Our innovative, collaborative community and lifelong networks are also among our core strengths. When the Class of 2025 graduated in May, they joined a global network of more than 5,800 YSE alumni who are making an outsized impact in every sector of environmental science and practice in every area of the world. Among the graduates were our first cohort of Three Cairns Scholars, emerging climate leaders from across the Global South, who are joining an alumni network that includes environmental leaders and groundbreakers such as 2024 Distinguished Alumni Award winners Mirei Endara de Heras ’94 MESc, Panama’s first minister of the environment, who helped establish a nonprofit that uses artificial intelligence to rid the country’s waterways of plastics pollution, and Claudia Martínez Zuleta ’89 MES, who served as Colombia’s deputy minister of environment and who works to advance regenerative food systems and reduce inequality between urban and rural areas in Colombia. It also includes Luke Swampdog Tyree ’14 MESc, who was honored as a 2024 Distinguished Alumni Award winner for his work reclaiming and protecting the natural habitat of the Indigenous people of the hills in Virginia. Our YSE community — here in New Haven and around the world — is a vital source of support and inspiration to me as we continue to work toward a more sustainable future.

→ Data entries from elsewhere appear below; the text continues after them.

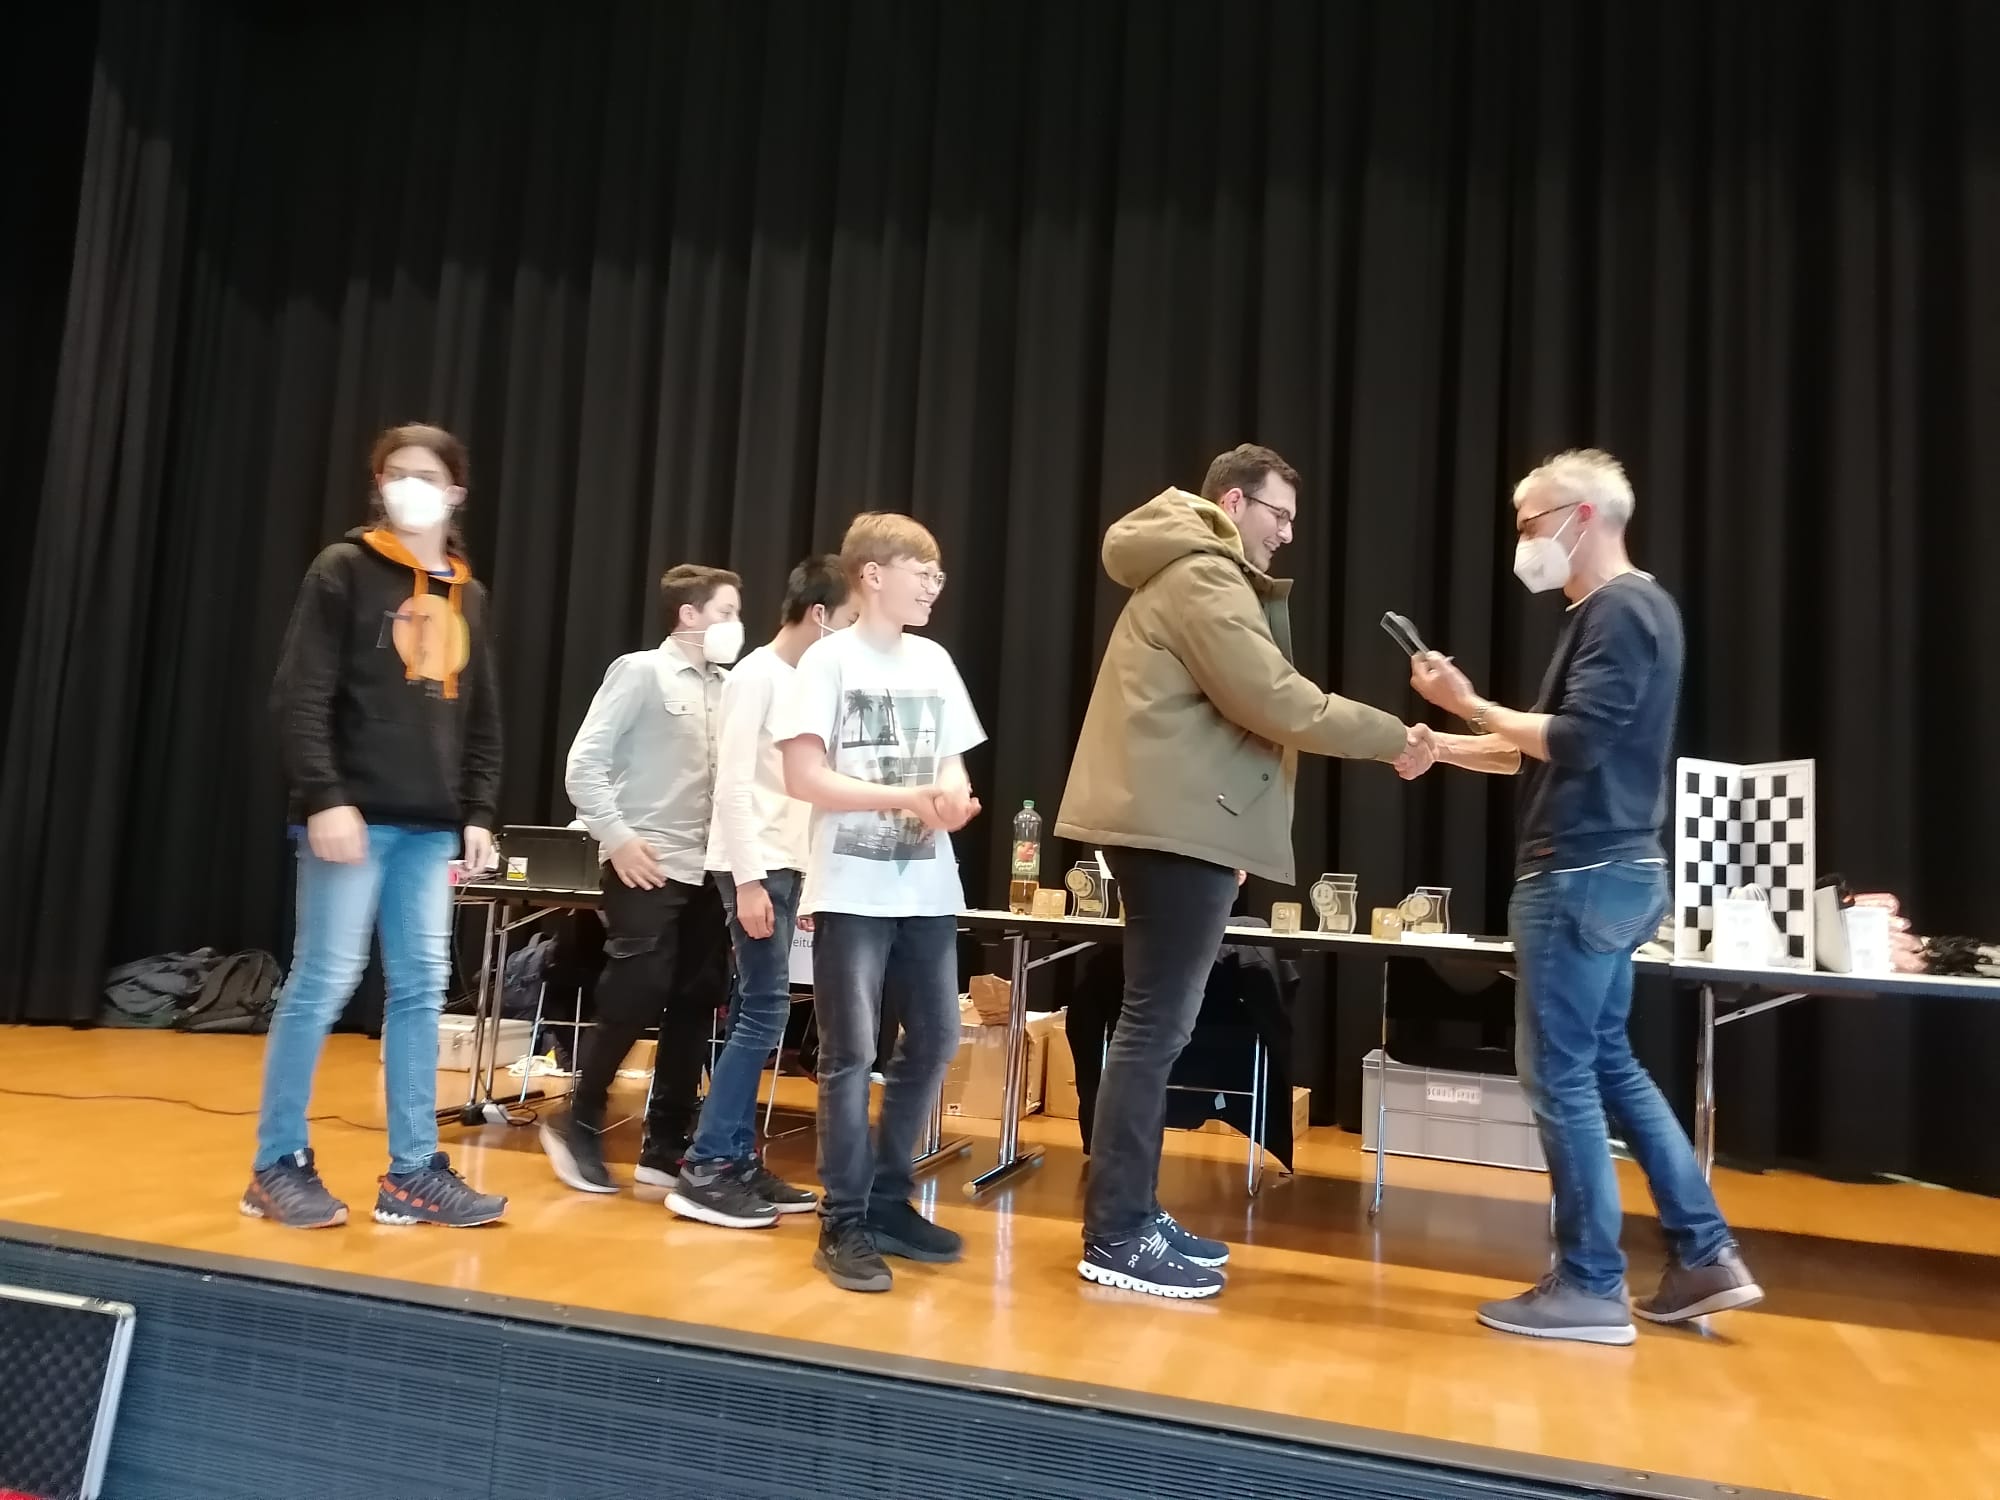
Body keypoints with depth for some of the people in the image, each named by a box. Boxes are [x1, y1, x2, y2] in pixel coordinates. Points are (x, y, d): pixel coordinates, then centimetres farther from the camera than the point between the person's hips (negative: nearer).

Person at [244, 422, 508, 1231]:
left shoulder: (469, 595, 15)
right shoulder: (344, 571, 0)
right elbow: (299, 697, -8)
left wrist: (478, 813, 7)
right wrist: (324, 798, -17)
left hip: (431, 828, 5)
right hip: (355, 815, -5)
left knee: (421, 990, 5)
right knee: (323, 982, -2)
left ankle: (412, 1172, 12)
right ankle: (277, 1165, 13)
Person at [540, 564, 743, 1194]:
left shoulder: (727, 688, 10)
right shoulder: (640, 671, -5)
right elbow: (584, 765, -8)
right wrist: (618, 838, -12)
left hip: (704, 871, 6)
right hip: (646, 869, -6)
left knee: (694, 1007, 7)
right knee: (634, 1000, -7)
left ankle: (664, 1148, 18)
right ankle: (578, 1125, 16)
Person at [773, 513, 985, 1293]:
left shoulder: (935, 661, 11)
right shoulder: (830, 659, -6)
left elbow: (953, 761, 13)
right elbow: (804, 777, -12)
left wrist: (952, 796, -10)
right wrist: (903, 798, -20)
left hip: (927, 889, 6)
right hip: (853, 889, -6)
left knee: (933, 1041, 10)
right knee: (850, 1054, -1)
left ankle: (889, 1201, 26)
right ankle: (844, 1223, 10)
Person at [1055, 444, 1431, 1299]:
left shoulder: (1192, 573, 23)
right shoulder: (1204, 577, -10)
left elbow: (1251, 699, 20)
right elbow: (1278, 704, -16)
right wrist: (1394, 738, -8)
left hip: (1169, 821, 11)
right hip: (1176, 826, -11)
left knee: (1158, 1024, 13)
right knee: (1155, 1027, -7)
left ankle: (1132, 1216, 21)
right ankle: (1114, 1238, 0)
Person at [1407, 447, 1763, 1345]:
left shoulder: (1621, 609, -13)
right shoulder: (1624, 610, 18)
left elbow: (1577, 741, -22)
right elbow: (1550, 750, 19)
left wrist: (1471, 704, -14)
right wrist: (1440, 746, 12)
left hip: (1583, 876, -10)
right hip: (1606, 872, 10)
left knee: (1560, 1075, -3)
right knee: (1608, 1065, 16)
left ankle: (1590, 1288, 7)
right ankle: (1706, 1257, 22)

We are tremendously proud of our past 125 years of impact, bringing innovation and leadership to environmental challenges, as well as all of the advances we are making at the present time, whether it is addressing the challenges of global urbanization, helping to ensure our drinking water is safe  or leading an international effort to map and track methane fluxes from water sources. I have no doubt that we can and will continue this great work long into the future, propelling us toward another 125 years of “Leadership, Innovation, and Impact”!